To support the Environmental Statement Temple prepared a draft Construction Environmental Management Plan (CEMP) to form the link between the assessment and construction phases and to demonstrate the mechanism by which the mitigation identified through the EIA would be implemented. When speaking to one of the construction environmental management team it was satisfying to hear that the CEMP had successfully transitioned to the construction phase and had been continually updated and used to manage a range of issues on site.
One of the major issues Temple had to manage during the single option design and EIA phase was the sheer variety of ecology on site. A comprehensive range of ecological mitigation measures were required which consisted of a combination of design mitigation embedded in the scheme, construction mitigation delivered through the CEMP and ecological enhancements.
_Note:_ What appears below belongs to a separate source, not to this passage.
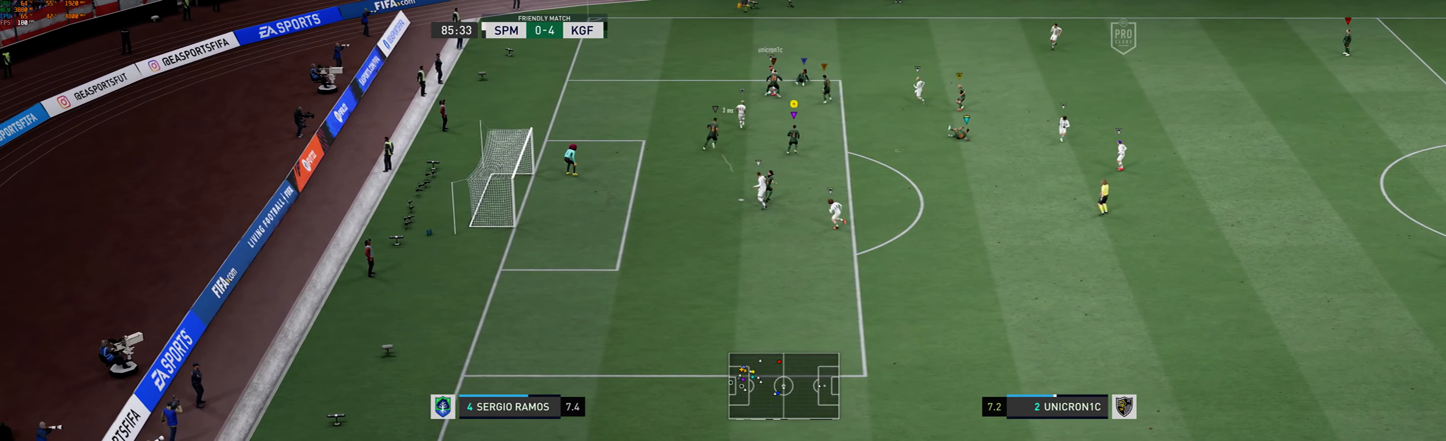
{"buttons": [], "left_stick": "up-right", "events": [[66, "left_stick", "right"], [400, "left_stick", "up-right"]]}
A team of ecologists have been present on site throughout the construction phase in order to monitor and implement the various stages of mitigation.
A purpose built nature reserve was created at a local conference centre and retreat to enable the translocation of animals from construction areas prior to the commencement of works. Our site visit finished off with a quick visit to the reserve to see how it had established. Given the relatively short period since it was constructed the site seemed like it had been there for many years. It was certainly a pleasant spot to relax so it was understandable why the retreat were happy to be the recipients of the reserve.
Nature reserve constructed by the project to act as a translocation site
From a personal perspective the visit was extremely useful to gain an appreciation of the scale and logistics related to a major infrastructure project in construction. I think that for individuals undertaking EIAs the ability to experience at first hand a construction site is hugely beneficial and provides the background knowledge that can translate directly through to the assessment of construction impact.